At the time when I thought that you had recovered, you got sick for the last time. I felt under your stomach and there was loose flesh hanging down. You had lost so much weight, but because you were such a fluffy cat it wasn’t noticeable. I knew the time had come, but I didn’t think I could do what I knew was the kindest thing. I rang the vet and made an appointment. For the last two hours of your life, you lay on the bed next to me and purred. You shifted time and time again, because of the pain but you purred on. As you purred I cried and cried because I loved you so much and couldn’t think of life without you.
The vet asked me if I wanted to go out of the room while you were put down, but I couldn’t leave you. I held you as he injected you and I watched as the life went out of your eyes. I cried as you left Bob and I am crying now as I write this. I cried on the way home, as I dug your grave and laid you to rest under the nectarine tree in flower. I shook the tree and the petals fell over you. I put all the flowers I could find on you, then I covered you up. I shook the tree again and laid more flowers. And I cried.
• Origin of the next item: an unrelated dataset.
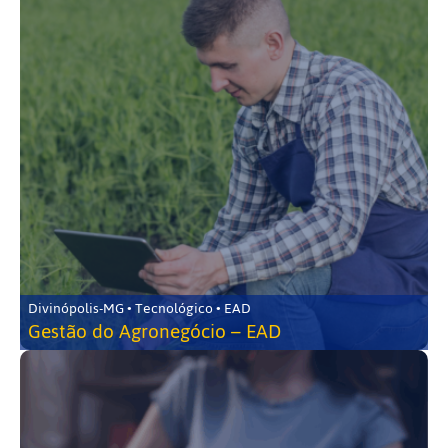
Divinópolis-MG • Tecnológico • EAD
Gestão do Agronegócio – EAD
Bob was not the kind of cat who sat on your lap for hours. He sat and kneaded you, purred incredibly loudly and then left. When he lay on the bed next to me it would be for a short time, not all night. What he gave me was quality time. Quality time was all that he had to give. I loved you so much Bob, and I know that you loved me. There will NEVER be another Bob. I am crying Bob, crying for you. I love you. Six years was not long enough, but I will treasure the memories of those six years of quality time, just as I treasured you in life.